> [PROMPT]:
All the data below goes into the copy word for word, but the pictures don't.

═══ GIVEN INFORMATION ═══

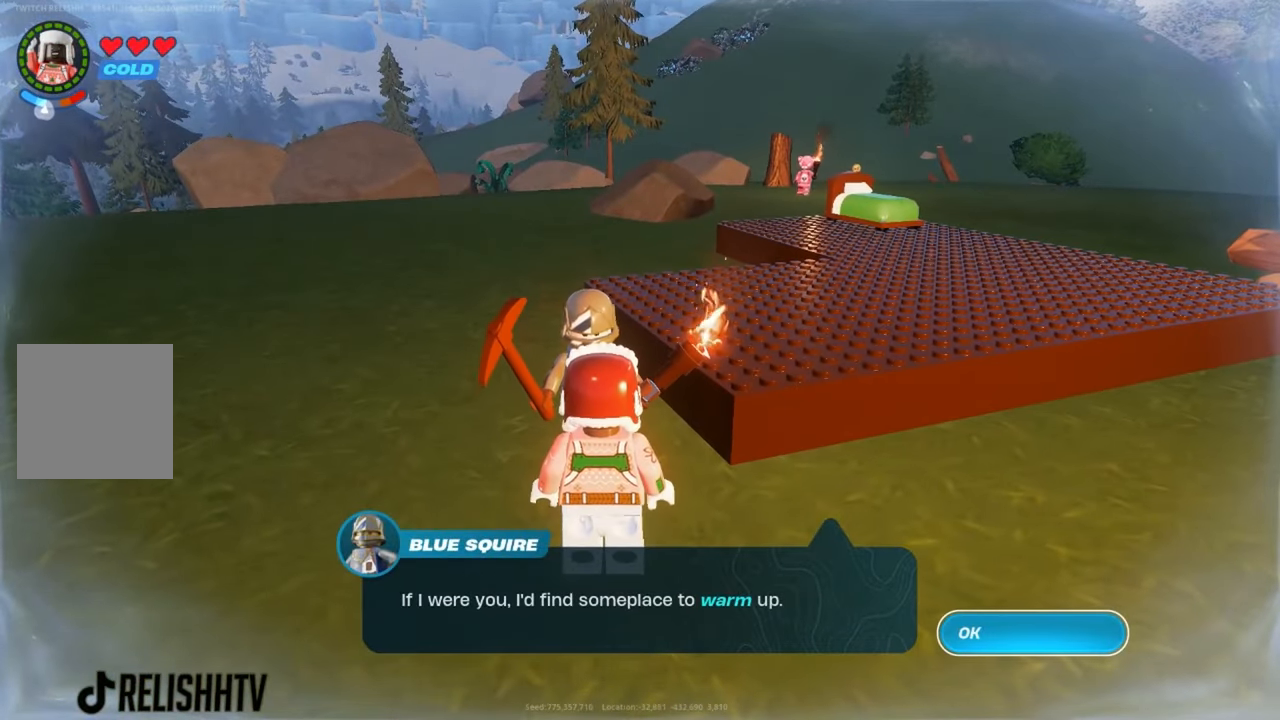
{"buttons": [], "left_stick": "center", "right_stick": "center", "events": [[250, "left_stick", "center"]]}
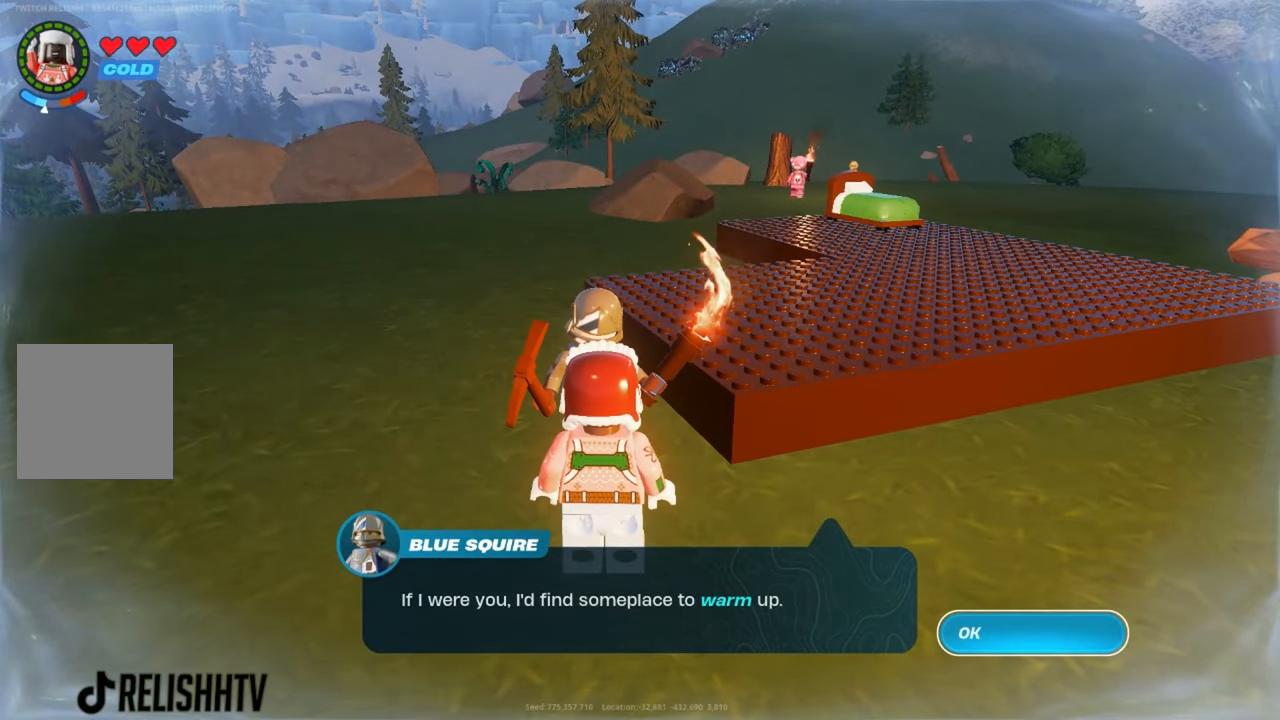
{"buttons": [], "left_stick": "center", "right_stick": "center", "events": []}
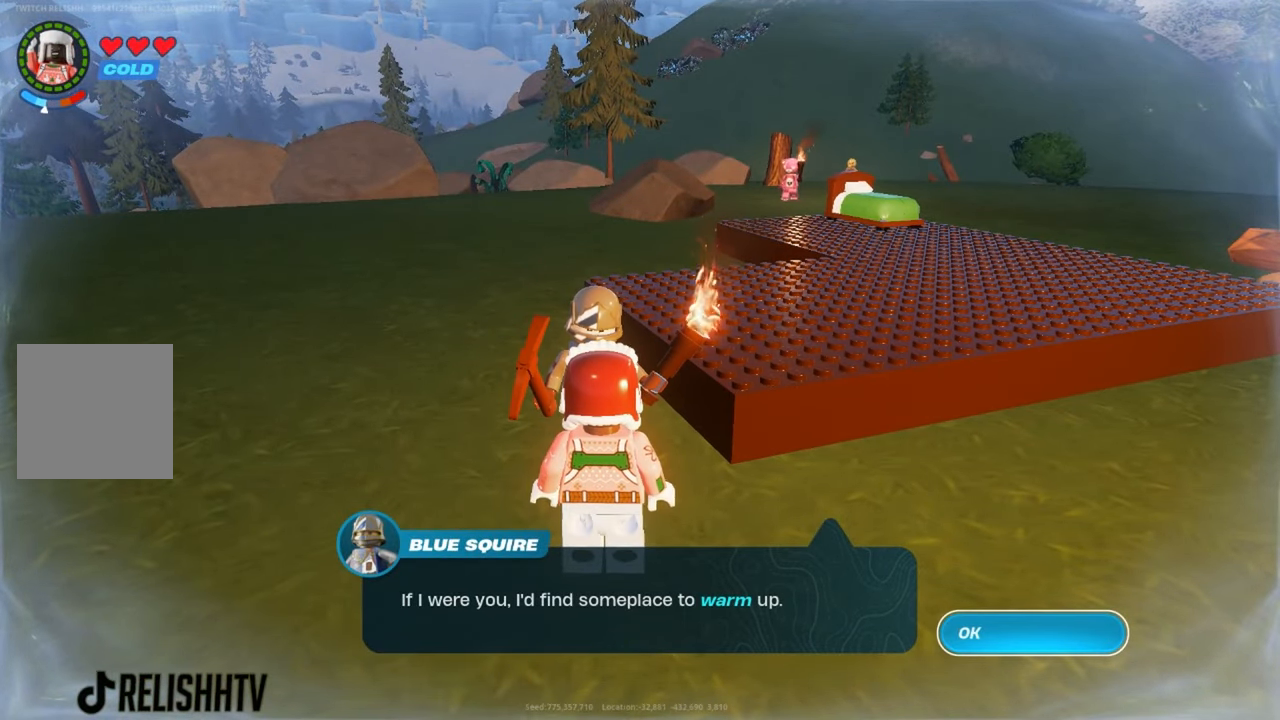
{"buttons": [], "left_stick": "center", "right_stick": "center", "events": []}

═══

> [REPLY]:
{"buttons": [], "left_stick": "center", "right_stick": "center", "events": [[250, "left_stick", "center"]]}
{"buttons": [], "left_stick": "center", "right_stick": "center", "events": []}
{"buttons": [], "left_stick": "center", "right_stick": "center", "events": []}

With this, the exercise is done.